## WORK REQUEST
Gather the lines below that include the string "anchor", copying each in full.

-=-=-

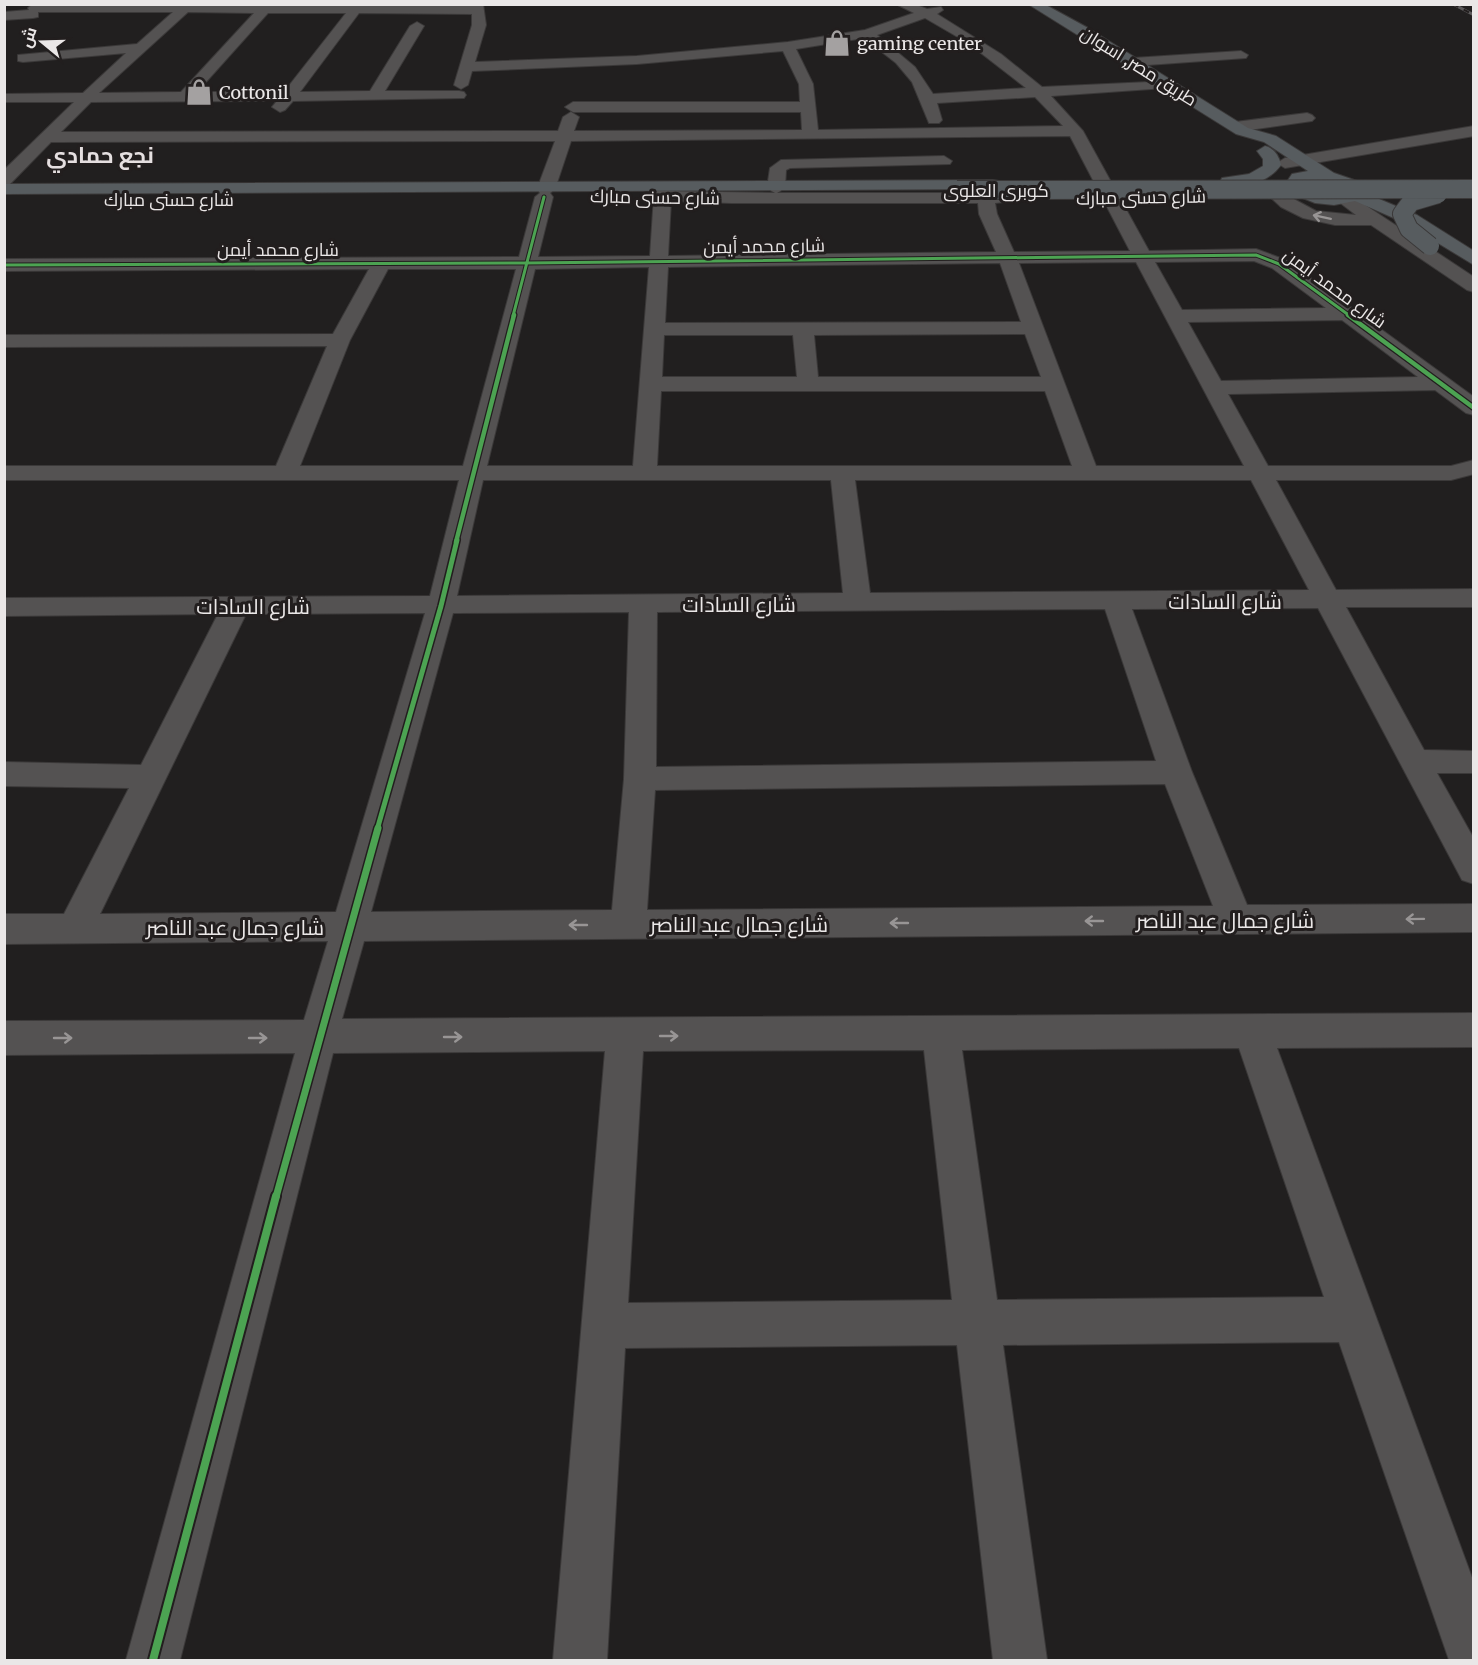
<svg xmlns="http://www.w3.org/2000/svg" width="1478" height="1665" font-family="Merriweather,Cairo,serif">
<rect width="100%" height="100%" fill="#211f1f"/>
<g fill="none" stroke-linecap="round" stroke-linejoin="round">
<defs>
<path id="minor" d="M33,4H483L486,25L475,62L637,56L788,42L865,30L914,13L896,4H914L927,9L941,7L943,10L937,14L1001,54L1042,87L1171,81L1173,84L1171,87L1166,88L1051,96L1083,131L1149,251L1256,249L1286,260L1474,397V415L1466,413L1435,390L1228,394L1268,466H1451L1474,460V474L1451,480H1276L1336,590L1474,589V607H1346L1424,750L1474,751V773H1437L1474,839V884L1462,880L1318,608L1132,609L1192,772L1247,905L1474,904V932L364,941L342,1019L1474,1013V1047L1277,1048L1474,1583V1660H1449L1339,1342L1003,1345L1047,1660H993L957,1345L625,1348L607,1660H553L605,1051L333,1053L180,1660H126L295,1053L4,1055V1021L304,1020L328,941L4,944V914H64L129,788L4,786V762L141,765L218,614L4,616V598L430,596L459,480H4V466H276L327,346L4,347V335L333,334L369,269L4,271V259L519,257L535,197L540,193L537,189L555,141L51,142L10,184L4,185V170L74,102H4V94L83,93L126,53L23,62L18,61V55L137,44L173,12H38V17L33,18L4,20V12L29,10L28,8ZM188,12L254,13L181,92L99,93ZM268,13H346L284,92H197ZM359,13L472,14V25L454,85L461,89L468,85L472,71L637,64L783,51L799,84L800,102H573L565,107L573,112H801L802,130L574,131L579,117L571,112L563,117L558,131L61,132L91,102L277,101L272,107L280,112L285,110L293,101L464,98L466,95L464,92L459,91H385L424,26L417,22L410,26L370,91L300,92ZM925,18L968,43L1026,88L933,94L915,67L877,35ZM864,38L896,63L912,82L929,123H939L942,120L937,103L1035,97L1063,126L818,130L813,84L796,49ZM1070,136L1130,251L1014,252L997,214L995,203L1004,202L1007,198L998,193H777L785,188L786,170L790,168L950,164L952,161L944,156L781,160L770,168L767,188L775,193L657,191L654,195L650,256L538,257L553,197L550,193L555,189L571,141ZM671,201L731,203H978L979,214L996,252L668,256ZM1254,261L1272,268L1326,308L1182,310L1155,262ZM1136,262L1244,466H1096L1019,263ZM1000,263L1021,322L665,323L668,267ZM649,267L633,466H487L535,269ZM388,269H516L463,466H300L350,340ZM1342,320L1418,377L1221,381L1188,322ZM1025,334L1041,377H818L814,335ZM664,335H793L797,377H662ZM661,391H1045L1072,466H657ZM483,480H831L843,593L457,596ZM855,480H1251L1309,590L870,593ZM1105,609L1156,761L656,767L657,612ZM629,612L624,779L612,910L371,912L453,613ZM425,613L336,912L100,914L246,614ZM1165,784L1213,906L647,910L655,790ZM1239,1048L1324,1297L997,1300L962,1050ZM924,1050L952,1300L628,1303L643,1051Z
M1241,51L1248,55L1246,58L1133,66L1126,62L1133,58Z
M1307,113L1312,115L1315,118L1312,121L1235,132L1227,127L1235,122Z
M1474,126V136L1285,168L1277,163L1285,158Z
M1277,190L1316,211L1356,215L1335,199L1338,195H1350L1474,277V292L1467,290L1371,225H1335L1303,218L1281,207L1268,195Z"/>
<path id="major" d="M1028,4H1044L1088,28L1248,128L1276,136L1334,173L1360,182L1365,193L1417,215L1474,251V265L1405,223L1355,201L1334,205L1315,203L1293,194L1284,186L1292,174L1308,171L1264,142L1236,134ZM1312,180L1332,183L1348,191L1324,194L1302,185Z
M1265,146C1274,148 1279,156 1281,165C1269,182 1242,191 1222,186L1220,182L1222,178L1249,174L1263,166V159L1257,151Z
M993,180L999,181L1001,185L999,189L4,194V184Z"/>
</defs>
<use href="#minor" stroke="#3b3939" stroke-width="2"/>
<use href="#major" stroke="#3b3939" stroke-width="2"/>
<use href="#minor" fill="#545252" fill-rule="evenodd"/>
<use href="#major" fill="#575c5f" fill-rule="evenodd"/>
<defs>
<path id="rail" d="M1453,4L1474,15"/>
</defs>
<use href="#rail" stroke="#5c5a5b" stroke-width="3"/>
<use href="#rail" stroke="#221e1e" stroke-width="2" stroke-dasharray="6" stroke-linecap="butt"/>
<defs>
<path id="major-bridge" d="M957,190L1474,189
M1430,246L1409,229L1402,214L1411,202L1438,194"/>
</defs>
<use href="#major-bridge" stroke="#3b3939" stroke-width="20" stroke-linecap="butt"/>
<use href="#major-bridge" stroke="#575c5f" stroke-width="18"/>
<defs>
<path id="cycleway-far4" d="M4,265L525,263L1256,255L1279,264L1350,316
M513,316L544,197"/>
<path id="cycleway-far3" d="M1348,315L1474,408
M456,542L514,315"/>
<path id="cycleway-far2" d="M377,830L441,606L457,540"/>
<path id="cycleway-far1" d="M276,1197L378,828"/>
<path id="cycleway" d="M153,1660L276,1196"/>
</defs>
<use href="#cycleway-far4" stroke="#221e1e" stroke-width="5"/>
<use href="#cycleway-far3" stroke="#221e1e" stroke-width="7"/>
<use href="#cycleway-far2" stroke="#221e1e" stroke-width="8"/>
<use href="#cycleway-far1" stroke="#221e1e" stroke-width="10"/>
<use href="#cycleway" stroke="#221e1e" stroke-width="12"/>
<use href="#cycleway-far4" stroke="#4ca352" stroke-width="3"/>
<use href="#cycleway-far3" stroke="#4ca352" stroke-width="4.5"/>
<use href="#cycleway-far2" stroke="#4ca352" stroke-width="5"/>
<use href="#cycleway-far1" stroke="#4ca352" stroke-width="7"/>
<use href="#cycleway" stroke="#4ca352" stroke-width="8"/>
</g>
<defs><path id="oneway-shaft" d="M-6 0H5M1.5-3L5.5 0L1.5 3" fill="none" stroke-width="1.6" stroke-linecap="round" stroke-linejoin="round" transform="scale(1.5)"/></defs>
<g stroke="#989595">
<use href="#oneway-shaft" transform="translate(1322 217) rotate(-168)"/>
<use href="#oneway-shaft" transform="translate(1415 919) rotate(179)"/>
<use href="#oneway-shaft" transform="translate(1094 921) rotate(180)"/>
<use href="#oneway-shaft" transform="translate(899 923) rotate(180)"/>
<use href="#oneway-shaft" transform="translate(578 925) rotate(180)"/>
<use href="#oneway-shaft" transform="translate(669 1036)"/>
<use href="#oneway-shaft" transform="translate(453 1037)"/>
<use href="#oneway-shaft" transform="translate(63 1038)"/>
<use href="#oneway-shaft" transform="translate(258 1038)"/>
</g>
<defs>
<symbol id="shop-bare" viewBox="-9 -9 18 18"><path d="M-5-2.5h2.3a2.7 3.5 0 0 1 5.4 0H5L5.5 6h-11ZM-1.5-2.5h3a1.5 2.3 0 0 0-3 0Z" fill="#a4a1a1" stroke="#221e1e" stroke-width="2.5" paint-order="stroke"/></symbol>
</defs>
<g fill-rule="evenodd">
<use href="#shop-bare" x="818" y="24" width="38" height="38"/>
<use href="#shop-bare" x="180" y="73" width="38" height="38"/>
</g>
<g text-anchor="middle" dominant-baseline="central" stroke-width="6" stroke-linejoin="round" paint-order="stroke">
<g font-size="18" fill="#eae7e7" stroke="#221e1e" text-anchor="start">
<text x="857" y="43">gaming center</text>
<text x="219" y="92">Cottonil</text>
</g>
<g font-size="18" fill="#eae7e7" stroke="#221e1e">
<text transform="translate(1139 66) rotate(32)">طريق مصر, اسوان</text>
<text x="996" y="190">كوبرى العلوى</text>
<text transform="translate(655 197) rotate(1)">شارع حسنى مبارك</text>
<text transform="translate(1141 197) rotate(-1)">شارع حسنى مبارك</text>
<text x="169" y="199">شارع حسنى مبارك</text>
<text transform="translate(764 246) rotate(-1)">شارع محمد أيمن</text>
<text x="278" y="249">شارع محمد أيمن</text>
<text transform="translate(1335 288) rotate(36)">شارع محمد أيمن</text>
</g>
<g font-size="21" fill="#eae7e7" stroke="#221e1e">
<text x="1225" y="601">شارع السادات</text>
<text x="739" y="604">شارع السادات</text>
<text x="253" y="606">شارع السادات</text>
<text x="1225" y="920">شارع جمال عبد الناصر</text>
<text x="739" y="924">شارع جمال عبد الناصر</text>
<text x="235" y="927">شارع جمال عبد الناصر</text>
</g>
<g font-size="22" font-weight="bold" fill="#e5dfe0" stroke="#221e1e">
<text x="100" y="155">نجع حمادي</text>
</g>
</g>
<rect width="1478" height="1665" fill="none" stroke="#eae7e7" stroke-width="12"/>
<g transform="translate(42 42) rotate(289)" stroke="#221e1e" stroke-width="4.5" paint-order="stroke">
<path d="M0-4.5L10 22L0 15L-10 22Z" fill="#eae7e7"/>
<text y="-9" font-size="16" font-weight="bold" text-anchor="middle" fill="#eae7e7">ش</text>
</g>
</svg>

-=-=-

## SOLVED PROBLEM
<g text-anchor="middle" dominant-baseline="central" stroke-width="6" stroke-linejoin="round" paint-order="stroke">
<g font-size="18" fill="#eae7e7" stroke="#221e1e" text-anchor="start">
<text y="-9" font-size="16" font-weight="bold" text-anchor="middle" fill="#eae7e7">ش</text>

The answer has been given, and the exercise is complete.